Where did you order the pouch cells? Did you consider already how to mount/package them?
I have a couple of people I am looking at weighing cost and risk.

My current plan is a stacked pack. Turns out very similar to A123's set-up but without laser welding. :)


Originally I was planning on 3 packs with just 66 cells in series but a BMS makes that less then ideal so I think I will be doing 3 packs of 3P11S. I am still working on the electical connection but am leaning toward a simple clamp and spacer system.
 
#9 ·
Well so far so good. The 2V Roumuls anode cell actually showed the highest capacity at just over 19ah which is much better then expected. Most people have been reporting capacities in the 17.5-18.5 range.




I still need to check the remaining cells since I only have a sample set of 3 so far. Right now I have cell #4 doing infinite cycles and I will check tonight and see how it is doing.

I still haven't spent anytime trying to get the software to go to 40 amps. Anyone have any suggestions? Doing it at 10 amps obviously takes 4 times as long.

One other thought I had is that there are several people on DIY forum that are testing these batteries from different vendors using the CellPro Powerlab6. If we all use the same test settings and post our data we can make a community pool of cell data that people can reference.
 
#11 ·
Since I am still waiting for my motor adapter I have been doing some work on the battery pack. I have tested the 8 cells I received and found the capacity ranged from 17.2ah to over 19.2ah. :( Not very good for building a balanced pack. I contacted the seller but have yet to hear back. We'll see what happens but this is exactly why I ordered 8 first instead of jumping in to the full 220. There are other suppliers of these cells that I am looking into so I have certainly not given up on them.

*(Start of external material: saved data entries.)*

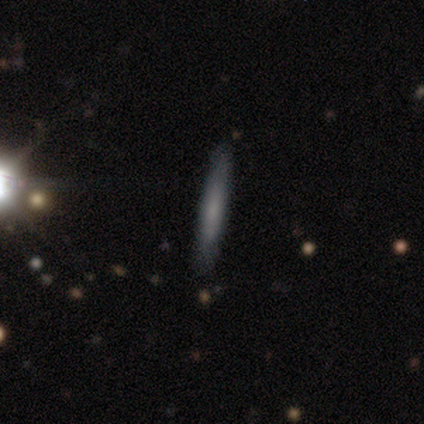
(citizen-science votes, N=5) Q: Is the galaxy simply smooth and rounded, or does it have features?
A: featured or disk — 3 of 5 (60%).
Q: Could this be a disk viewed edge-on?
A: yes — 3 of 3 (100%).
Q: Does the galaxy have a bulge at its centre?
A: rounded — 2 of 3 (67%).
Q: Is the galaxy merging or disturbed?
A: none — 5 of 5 (100%).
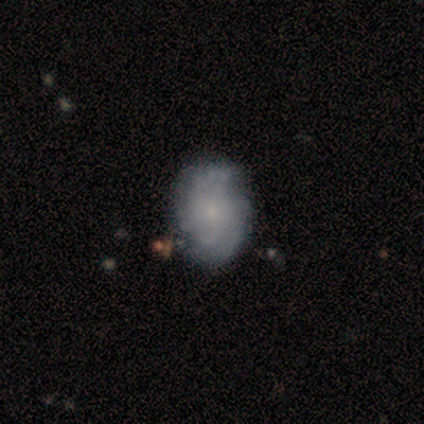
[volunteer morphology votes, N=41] Volunteers were most divided on "spiral arm count": 2: 48%, can't tell: 43%, 3: 4%, 4: 4%, 1: 0%, more than 4: 0%. Remaining: edge-on disk — no (100%); spiral arms — yes (96%); bar — no (83%); bulge size — small (79%); smooth or featured — featured or disk (59%); merging — none (53%); spiral winding — loose (48%).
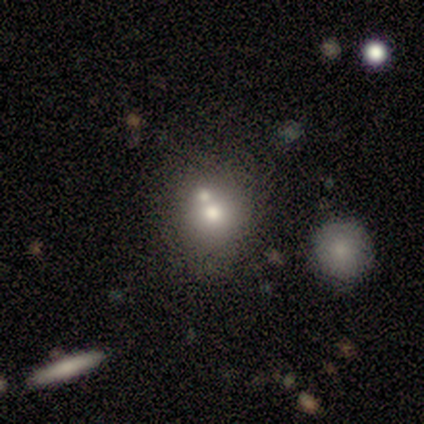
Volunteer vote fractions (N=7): A smooth galaxy with no disk features (71%) that is round (100%). Merging: none (57%).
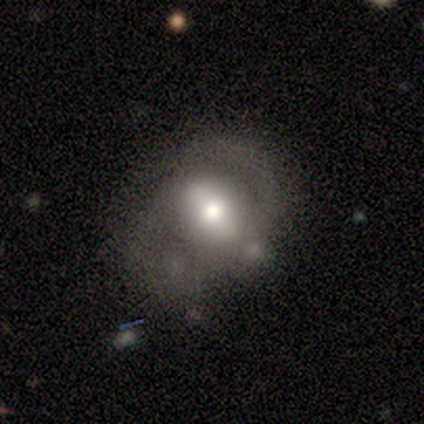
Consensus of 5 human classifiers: Smooth or featured?
  - featured or disk: 80% *
  - smooth: 20%
  - star or artifact: 0%
Edge-on disk?
  - no: 100% *
  - yes: 0%
Bar?
  - weak: 50% *
  - strong: 25%
  - no: 25%
Spiral arms?
  - yes: 75% *
  - no: 25%
Spiral winding?
  - medium: 67% *
  - tight: 33%
  - loose: 0%
Spiral arm count?
  - 2: 100% *
  - 1: 0%
  - 3: 0%
  - 4: 0%
  - more than 4: 0%
  - can't tell: 0%
Bulge size?
  - moderate: 50% *
  - large: 25%
  - small: 25%
  - dominant: 0%
  - none: 0%
Merging?
  - none: 60% *
  - minor disturbance: 40%
  - major disturbance: 0%
  - merger: 0%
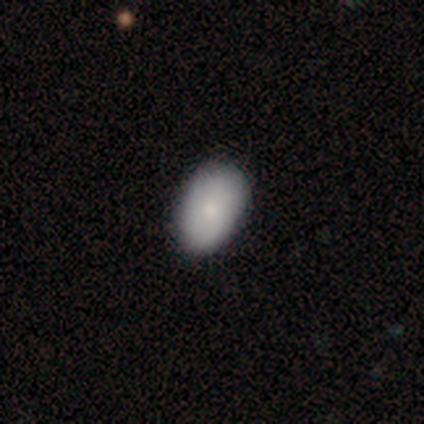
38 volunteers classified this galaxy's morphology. type=smooth (68%); roundness=in between (85%); merging=none (62%).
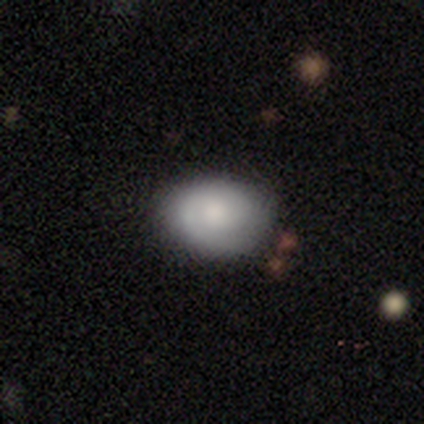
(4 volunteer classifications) Smooth or featured? featured or disk (50%)
Edge-on disk? no (100%)
Bar? weak (50%, tied with no)
Spiral arms? yes (100%)
Spiral winding? tight (50%, tied with medium)
Spiral arm count? 1 (50%, tied with 2)
Bulge size? large (50%, tied with moderate)
Merging? none (67%)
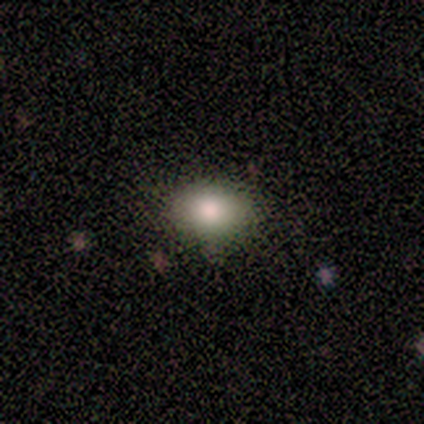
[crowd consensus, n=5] Overall: smooth (100%). How rounded: round (60%; in between 40%). Merging: none (60%; major disturbance 20%).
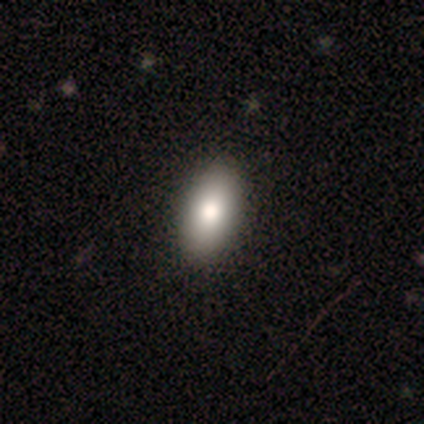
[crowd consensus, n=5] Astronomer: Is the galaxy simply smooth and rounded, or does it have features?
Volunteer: smooth — 80%.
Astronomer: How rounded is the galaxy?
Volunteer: in between — 100%.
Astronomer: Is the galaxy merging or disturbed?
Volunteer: none — 100%.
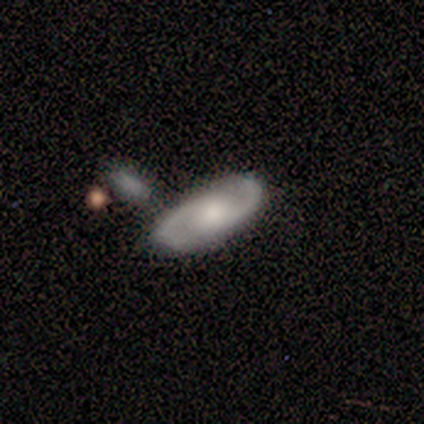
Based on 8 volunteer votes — This appears to be a featured or disk galaxy (62%) with no bar (60%), 2 (80%) medium (100%) spiral arms (100%) and a large central bulge (40%). Merging: none (62%).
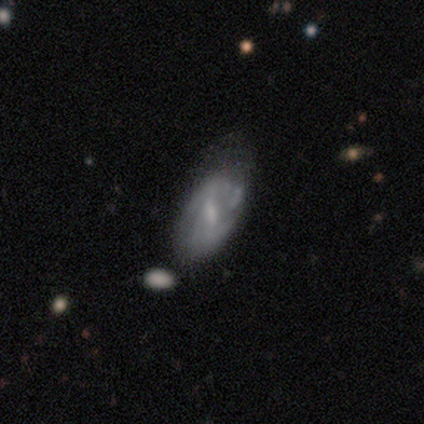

I did some prototyping of a pack by making up some end plates so I could band the pack and get good compression on the cells. Does anyone know how much pressure you need to need on the cells?

My design uses a .120 aluminum sheet cut and bent to serve as endplates. To make fabrication easier I made a plywood template for the flat pattern of the plates. I should have used MDF but I happened to have a correct sized piece of ply laying around


I then used a .25" carbide router bit in a normal router and now I can make a blank in less then a minute.


I made one up using some scrap aluminium I had laying around and the first tab I bent promptly broke off. I guess it's T6. :) So 30 seconds with the torch and I annealed it so I was able to bend it with hand tools. Not ideal but works for proving out the design.

Here is how the end plate looks on 7 of the cells I have.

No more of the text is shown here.